As you might imagine, there were no fancy featherbeds for servants or enslaved persons in 18th-century America. They often slept on the simplest straw or hay pallets on the floor.

In New England, servants slumbered in the hallways or even the unfinished cavities of the house or the attic space if there weren’t rudimentary quarters provided for them,” says Petten.

In the historic houses at Puddle Dock in Portsmouth NH that now make up the Strawbery Banke Museum, for example, servants and enslaved persons slept in the attic, even through cold winters.

Families covered their beds in layers and layers of blankets

blanket used to top mattresses in 1700s

American wool bed “rugg” made in Colchester, Connecticut, c. 1796. Source: Metropolitan Museum of Art.

In many homes in the 18th century, cotton or linen sheets, a counterpane (a.k.a. blanket or bedspread), and an intricately woven coverlet or embroidered quilt covered the bed. Chilly New Englanders often topped all of these off with something called a “bed rugg,” a thick, heavy spread made from looped wool, like a carpet.

“Bed and textiles were often the most dear and expensive items in the household,” says Coggan. “In fact, the bedroom in the Paul Revere house in Boston is referred to as the ‘best room,’ because all the family’s ‘best’ stuff was in that room.”

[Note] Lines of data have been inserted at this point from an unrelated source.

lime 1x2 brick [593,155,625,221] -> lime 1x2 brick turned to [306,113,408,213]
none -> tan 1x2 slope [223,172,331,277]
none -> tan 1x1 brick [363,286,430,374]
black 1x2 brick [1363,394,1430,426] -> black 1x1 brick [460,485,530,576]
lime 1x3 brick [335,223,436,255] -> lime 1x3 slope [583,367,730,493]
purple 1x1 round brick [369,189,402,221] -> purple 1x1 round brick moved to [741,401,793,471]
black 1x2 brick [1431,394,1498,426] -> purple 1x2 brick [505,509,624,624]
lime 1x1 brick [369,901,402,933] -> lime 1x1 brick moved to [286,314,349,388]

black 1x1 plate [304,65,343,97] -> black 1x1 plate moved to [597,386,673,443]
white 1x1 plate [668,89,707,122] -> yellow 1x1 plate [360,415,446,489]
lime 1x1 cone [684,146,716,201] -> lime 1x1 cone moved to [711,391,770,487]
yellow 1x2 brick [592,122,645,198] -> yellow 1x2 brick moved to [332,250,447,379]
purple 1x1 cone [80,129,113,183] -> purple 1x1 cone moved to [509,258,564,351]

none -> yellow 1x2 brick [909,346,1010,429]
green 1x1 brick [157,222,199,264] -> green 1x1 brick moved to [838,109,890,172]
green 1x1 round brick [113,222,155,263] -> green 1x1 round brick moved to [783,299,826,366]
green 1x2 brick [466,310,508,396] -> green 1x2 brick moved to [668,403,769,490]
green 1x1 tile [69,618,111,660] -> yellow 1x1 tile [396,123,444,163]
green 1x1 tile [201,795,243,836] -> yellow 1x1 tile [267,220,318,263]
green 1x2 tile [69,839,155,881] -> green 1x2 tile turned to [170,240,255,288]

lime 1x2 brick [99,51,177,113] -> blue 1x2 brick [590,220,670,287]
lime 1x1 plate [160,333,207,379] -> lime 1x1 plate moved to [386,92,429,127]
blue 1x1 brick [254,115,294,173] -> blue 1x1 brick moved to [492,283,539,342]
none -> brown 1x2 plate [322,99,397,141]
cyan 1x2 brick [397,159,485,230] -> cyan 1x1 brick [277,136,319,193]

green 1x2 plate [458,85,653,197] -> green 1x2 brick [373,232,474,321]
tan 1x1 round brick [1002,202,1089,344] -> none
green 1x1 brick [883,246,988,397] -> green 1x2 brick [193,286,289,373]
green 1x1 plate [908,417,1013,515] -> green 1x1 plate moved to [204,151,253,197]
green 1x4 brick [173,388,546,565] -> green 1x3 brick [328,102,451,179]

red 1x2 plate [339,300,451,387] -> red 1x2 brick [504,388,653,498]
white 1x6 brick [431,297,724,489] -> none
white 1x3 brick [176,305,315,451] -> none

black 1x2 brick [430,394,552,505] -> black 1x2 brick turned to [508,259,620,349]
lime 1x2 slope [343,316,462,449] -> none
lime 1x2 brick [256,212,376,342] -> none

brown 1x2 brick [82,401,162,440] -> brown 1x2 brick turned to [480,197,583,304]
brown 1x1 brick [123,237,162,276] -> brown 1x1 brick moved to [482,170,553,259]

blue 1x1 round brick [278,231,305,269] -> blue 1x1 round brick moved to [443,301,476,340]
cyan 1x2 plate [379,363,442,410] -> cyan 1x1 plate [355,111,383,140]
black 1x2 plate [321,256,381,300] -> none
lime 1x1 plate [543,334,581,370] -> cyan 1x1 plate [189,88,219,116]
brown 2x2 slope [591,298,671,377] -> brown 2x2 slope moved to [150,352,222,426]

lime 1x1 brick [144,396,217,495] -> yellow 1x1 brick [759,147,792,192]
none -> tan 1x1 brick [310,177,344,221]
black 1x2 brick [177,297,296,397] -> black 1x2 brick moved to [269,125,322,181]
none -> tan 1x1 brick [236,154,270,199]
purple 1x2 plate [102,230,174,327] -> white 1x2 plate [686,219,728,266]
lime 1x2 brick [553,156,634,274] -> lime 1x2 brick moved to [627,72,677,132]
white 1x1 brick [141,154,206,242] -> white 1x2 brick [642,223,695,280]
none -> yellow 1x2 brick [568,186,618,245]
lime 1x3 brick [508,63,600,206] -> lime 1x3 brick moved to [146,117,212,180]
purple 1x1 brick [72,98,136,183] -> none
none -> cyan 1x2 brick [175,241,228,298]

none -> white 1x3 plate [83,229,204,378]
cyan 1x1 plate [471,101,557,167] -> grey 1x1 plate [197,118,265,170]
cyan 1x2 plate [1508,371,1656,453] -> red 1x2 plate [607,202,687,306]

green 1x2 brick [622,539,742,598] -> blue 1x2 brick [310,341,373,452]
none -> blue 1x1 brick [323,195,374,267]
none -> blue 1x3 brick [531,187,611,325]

Every day, someone stripped these precious textiles from the beds to keep things sanitary, then remade them at night. “Beds were taken apart and aired daily, and the mattresses flipped,” explains Coggan. “It was a process that took two people and lots of time.” (You can see what she’s talking about at about the 32:00 mark of an episode of the BBC history series If Walls Could Talk.)

General Washington carried a collapsible bed to war

george washington's bed

George Washington’s camp bed, c. 1783. Source: The Henry Ford Museum in Dearborn, Michigan.

George Washington slept on foldable “camp beds” during the Revolutionary War. He used this bed-in-a-trunk when he traveled to upstate New York to check up on troop encampments toward the end of the fighting. It’s currently on display at The Henry Ford Museum in Dearborn, Michigan.

FAQs

When was the first bed invented?

Scientists believe the first bed dates back over 77,000 years ago. According to research published in the journal Science, evidence of the first bed was found in South Africa. It was constructed from grass-like plants, topped with aromatic leaves, and contained chemicals to kill insects and larvae.

Who invented the sleeping bed?

Between 3,000 and 1,000 B.C., ancient Egyptians invented the first raised bed with legs shaped like animal feet. Made of wood, these beds kept the sleeper off the ground and prevent rodents, bugs, and other creepy-crawlies from getting into the bed.

What were the oldest mattresses made of?

The oldest mattresses were made of woven mats and animal skins, which served as bedding, with rolled mats for pillows. These were layered on wooden bedsteads.